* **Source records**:
====================

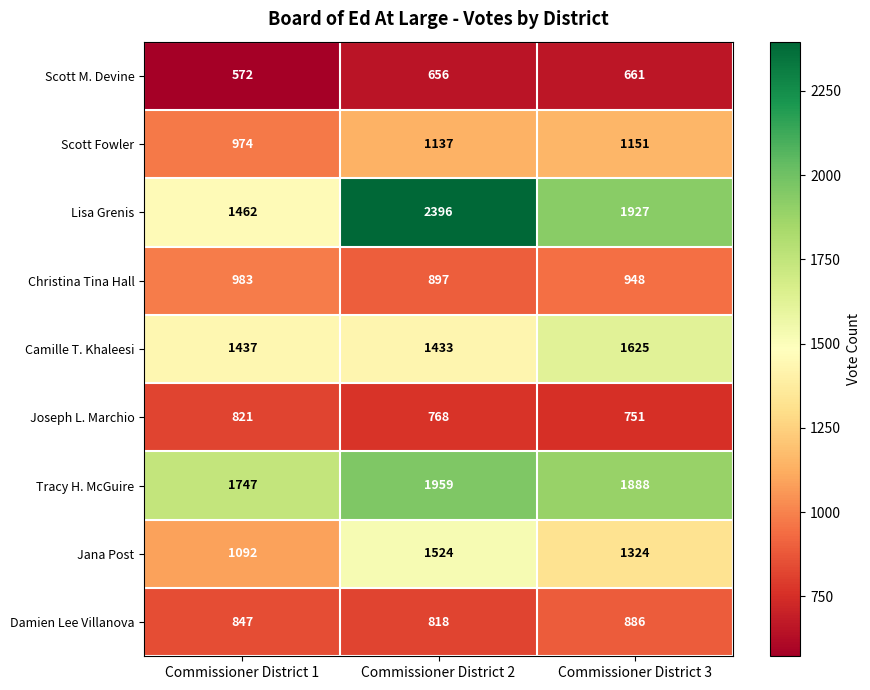

At how many categories does at least one series exceed 1284?

3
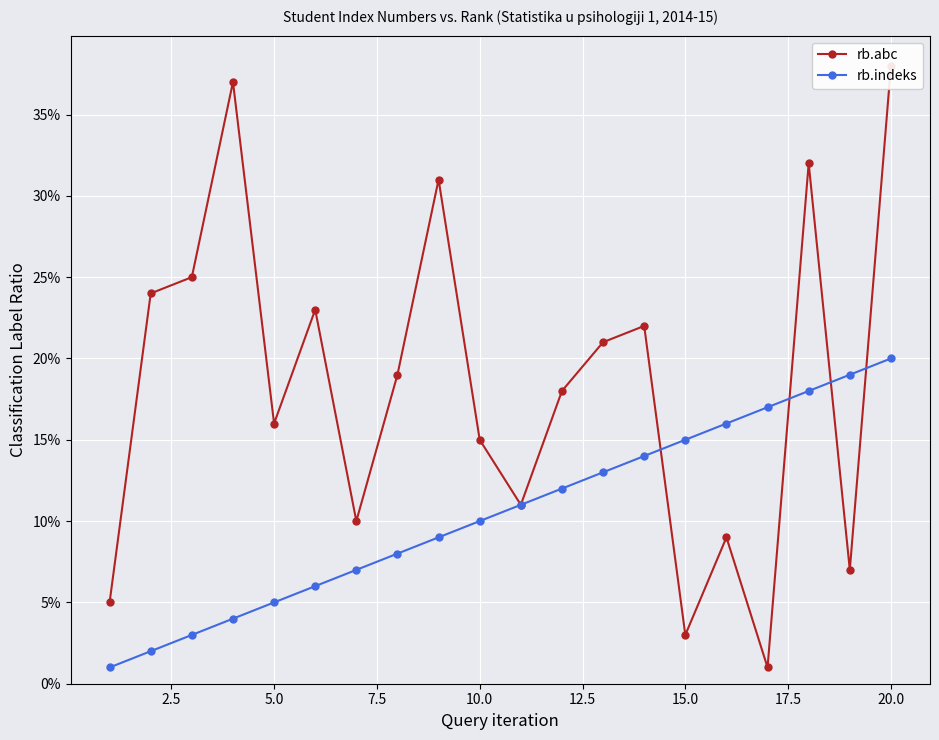

True or false: rb.indeks has more than 0 interior local peaks.

False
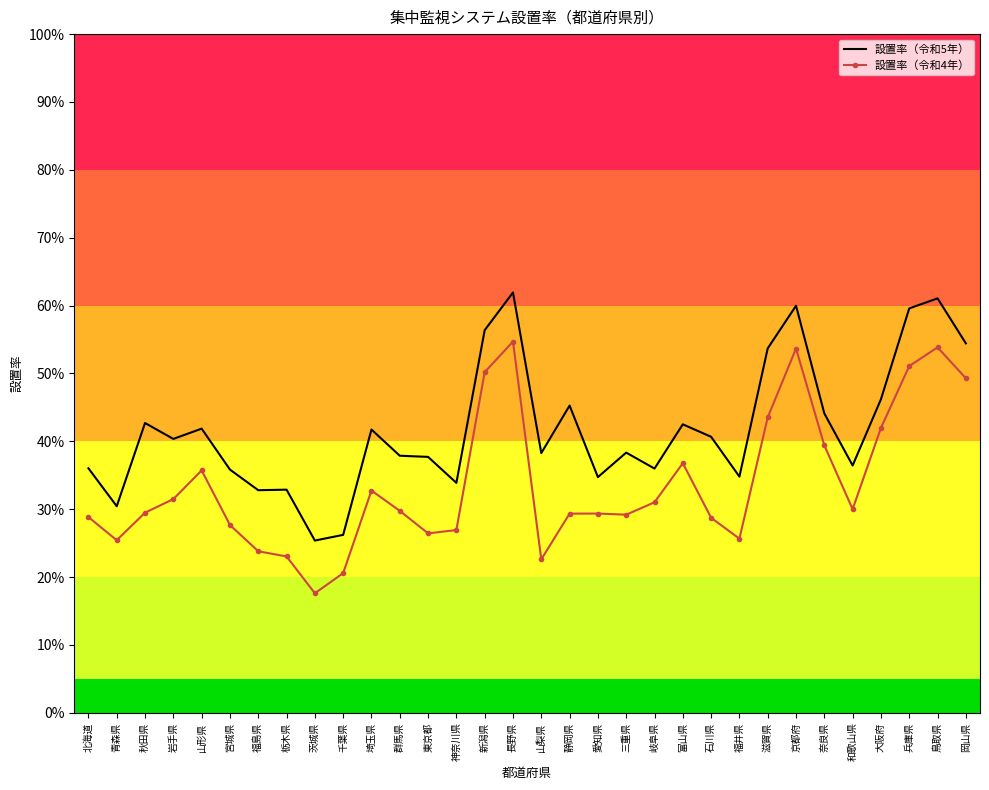

What is the greatest value displayed?

0.6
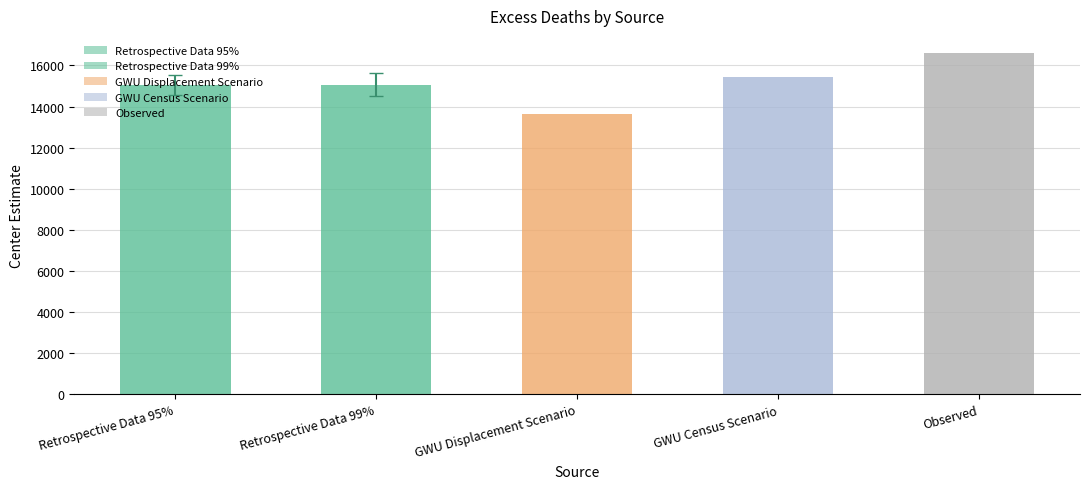

What is the change in value from Retrospective Data 99% to GWU Census Scenario?

+357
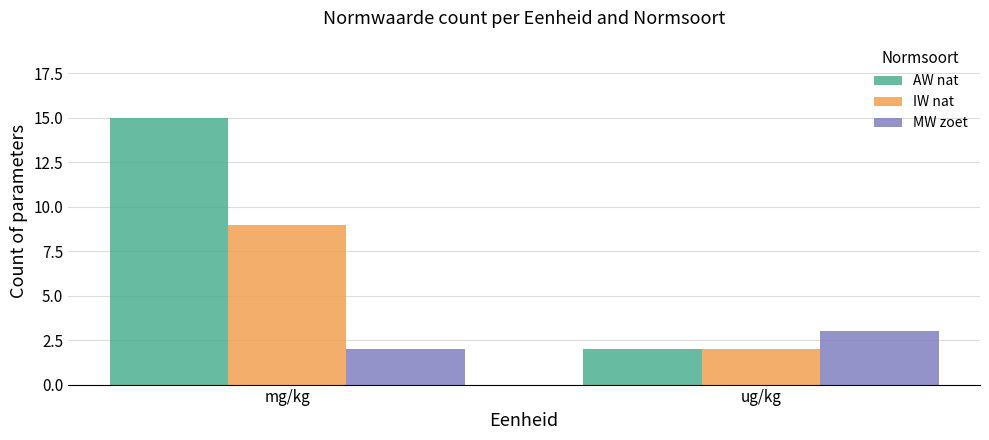

Which series has the largest total across all categories?

AW nat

====================

* **Task statement**: Write out the listing again with each "categories" switched to "groups" and nothing else altered. Leave the pictures out.

* **Solution to this task**:
At how many groups does at least one series exceed 1284?

3

True or false: rb.indeks has more than 0 interior local peaks.

False

What is the greatest value displayed?

0.6

What is the change in value from Retrospective Data 99% to GWU Census Scenario?

+357

Which series has the largest total across all groups?

AW nat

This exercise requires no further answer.